6. There’s no sign that reads “Welcome to Hiker Heaven” at Belize’s international airport, but there should be. Giving in to your inner trekker not only gets you up close and personal with the plants, creatures, jungles, flowers and forests of Belize, but you’ll get a lesson in ecological responsibility as well. Whether your taste runs to guided walks, mountain trails or you’re up for wandering on your own with map in hand, trails and paths are marked, so rest assured, you won’t get too lost. Don’t want to hike? Get yourself some wheels. If your lodging doesn’t loan bikes to guests, there’s likely a rental resource nearby, so you’ve no excuse to skip exercising when you visit.
7. Go up a creek with a paddle, down a river or do both courtesy of Belize’s network of rivers that connect so efficiently, Belize commerce once relied completely on these waterways. The largest among them are the Mopan and Macal Rivers that flow into the Belize River; you can canoe, sail or kayak these waters so ask your resort host to fix you up. Alternately, take a fishing cruise on the New River, Sarstoon or Temash. Adventure-seekers will find whitewater challenges in some places while those seeking a slow and easy cruise won’t miss a photo opportunity along these jungle-edged waters.
8. The Museum of Belize is headquartered in Belize City at the junction of Gabourel and Hutson Streets. It’s a nostalgic remnant of Colonial British architecture with a fascinating history. Built originally to house prisoners in the 1800s, the museum was fully-functional as late as 1993, at which point, it was restored and turned into a museum. You’ll still see cells, graffiti, chains and balls, but they’re used as decoration to enhance permanent exhibits that include romantic aspects of Belize’s history: Maya artifacts, treasures left behind by buccaneers and pirates and a history of Belize’s labour movement.
9. Commune with the animals housed at the Belize Zoo; they’re all treated like honoured guests rather than caged specimens clinging to iron bars. Designed to emulate natural habitats, the zoo is is home to a jungle of native plants, trees and flowers so more than 150 animals indigenous to Belize feel right at home here. This special population is composed of rehabilitated and orphaned animals in addition to those born here at the zoo. Located west of Belize City, the Zoo is across the road from the Tropical Education Center. It’s worth the drive to visit both.

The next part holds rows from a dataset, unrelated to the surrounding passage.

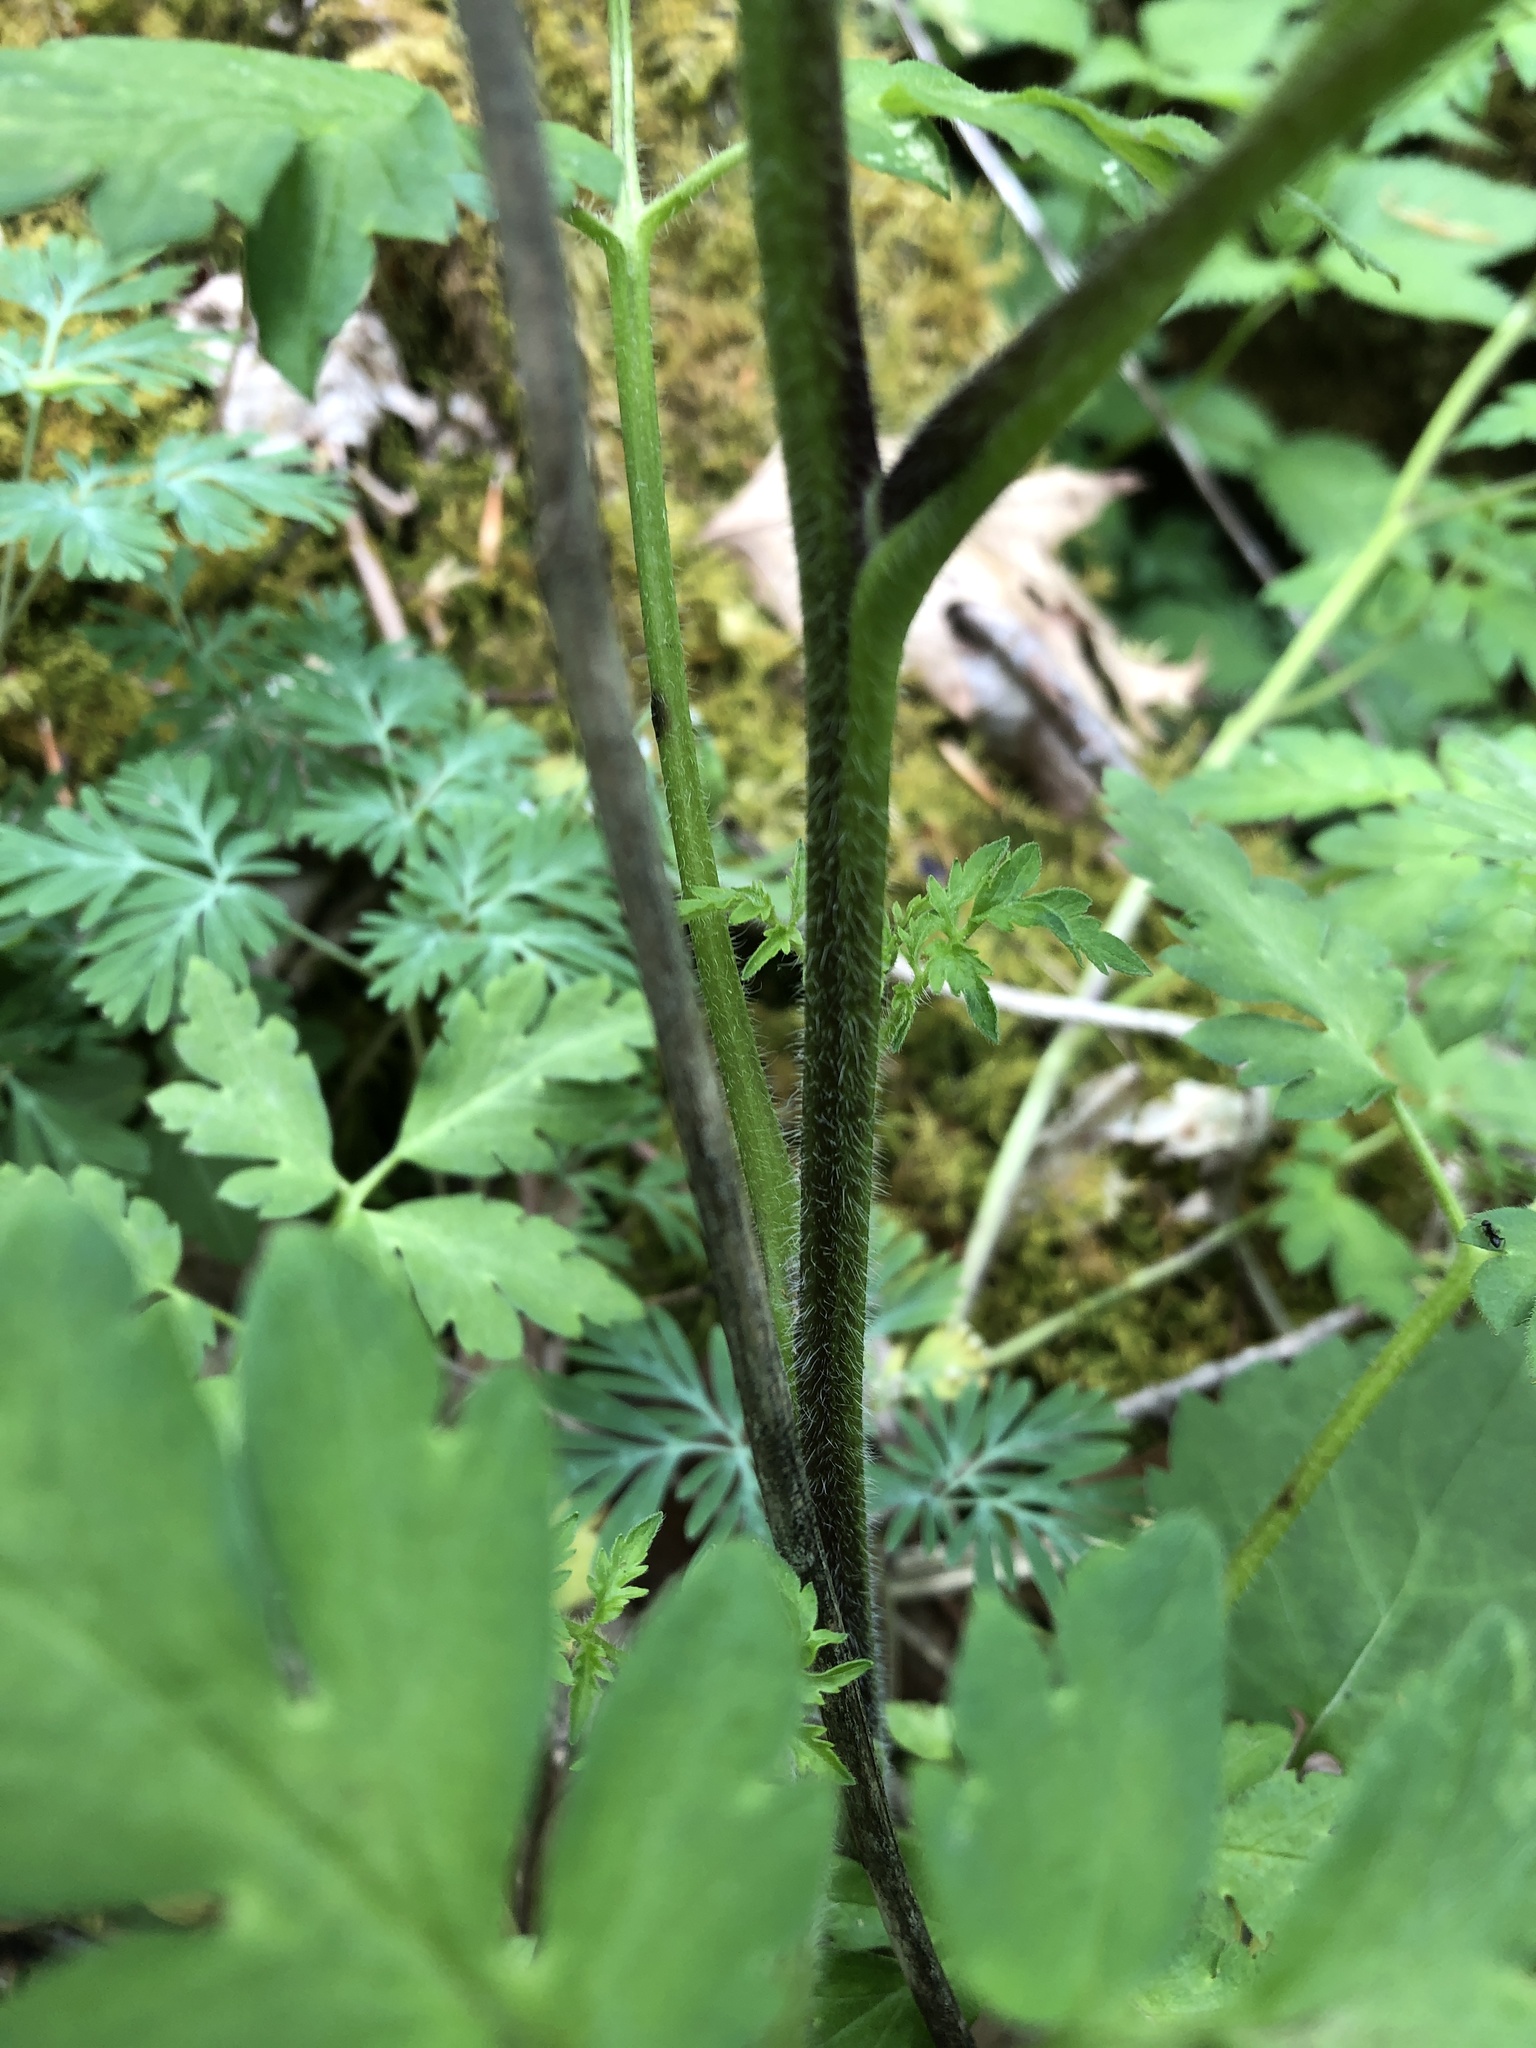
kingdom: Plantae
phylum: Tracheophyta
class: Magnoliopsida
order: Boraginales
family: Hydrophyllaceae
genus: Phacelia
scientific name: Phacelia bipinnatifida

10. Go big or go home! Far be it from us to remind you that life awaits back home, but you can’t leave Belize until you see the stars in the nation’s constellation: Ambergris Caye, Caye Caulker and the Placencia Peninsula, known as the Big Three. Each area has a flavour and vibe that distinguishes it from the others. You will want for nothing when you divide your time between them, because merchants and residents alike adore tourists. Expect gourmet dining, ethnic eateries, attractions and a collection of lodgings that is so extensive, if you can’t find the accommodation you crave at each location, it might not exist.